In case you think this vignette is pure fiction, let me remind you that mediation is inevitably conducted within the framework of a specific cultural context that possesses its own unique features.  It is important that mediator identify the context and its features, because keeping the appropriate cultural context in mind will usually lead to greater success in producing reliable and lasting agreements.  In a country as large, complex and diverse as the United States, this cannot be emphasized enough.  Knowing the differences between a pig and a hog can be very important.

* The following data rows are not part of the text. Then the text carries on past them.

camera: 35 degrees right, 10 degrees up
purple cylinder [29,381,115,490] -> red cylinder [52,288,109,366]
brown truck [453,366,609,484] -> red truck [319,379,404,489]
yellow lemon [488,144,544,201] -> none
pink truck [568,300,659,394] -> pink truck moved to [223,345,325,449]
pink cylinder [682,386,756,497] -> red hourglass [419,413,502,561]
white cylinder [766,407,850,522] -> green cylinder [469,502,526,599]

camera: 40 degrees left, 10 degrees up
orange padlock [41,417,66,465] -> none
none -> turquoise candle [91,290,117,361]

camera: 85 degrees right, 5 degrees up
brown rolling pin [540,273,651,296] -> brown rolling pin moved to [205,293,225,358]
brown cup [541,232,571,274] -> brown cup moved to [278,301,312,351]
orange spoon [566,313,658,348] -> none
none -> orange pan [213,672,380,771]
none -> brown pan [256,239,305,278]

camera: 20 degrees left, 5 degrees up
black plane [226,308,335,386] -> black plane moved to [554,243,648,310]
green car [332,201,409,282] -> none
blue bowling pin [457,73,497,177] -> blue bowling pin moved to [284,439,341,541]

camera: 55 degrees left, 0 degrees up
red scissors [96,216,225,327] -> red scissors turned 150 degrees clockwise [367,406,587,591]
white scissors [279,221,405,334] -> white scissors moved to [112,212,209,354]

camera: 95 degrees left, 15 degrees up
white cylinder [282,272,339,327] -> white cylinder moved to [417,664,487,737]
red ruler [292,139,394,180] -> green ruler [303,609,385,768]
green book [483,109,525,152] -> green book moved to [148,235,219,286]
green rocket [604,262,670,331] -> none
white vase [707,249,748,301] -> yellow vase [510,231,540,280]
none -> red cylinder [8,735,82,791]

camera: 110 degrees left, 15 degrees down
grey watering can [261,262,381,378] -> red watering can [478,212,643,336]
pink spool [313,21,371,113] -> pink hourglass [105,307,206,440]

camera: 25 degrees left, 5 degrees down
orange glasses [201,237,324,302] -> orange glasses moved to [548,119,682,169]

During this same period, I had an experience as a biologist that speaks to the role of pride in mediation and in life in general.  I call this…
I Have My Pride
I was asked by a neighbor to identify a plant and to tell him if it might be harmful to other trees on his property.  I made the identification and left a message on my neighbor’s answering machine explaining that the plant in question was harmless.  As it turned out, my neighbor’s wife was the one to retrieve the message. She passed it on with a chuckle because she had also told her husband that the plant was harmless.  It had, in fact, become an issue between them.  The phone call I got from my neighbor was eye-opening and unpleasant.  Using the message machine rather than taking him aside for a personal chat had damaged his pride. In addition, he had been told by his “Diddy” that the plant was harmful.  I have found that, in the rural parts of the nation, information passed from father to son is often considered sacred.

(This material is abstracted from Baugh, T. and J. Wood.  2003. The pig that twern’t.  ACResolution.  Fall 2003:37-39.)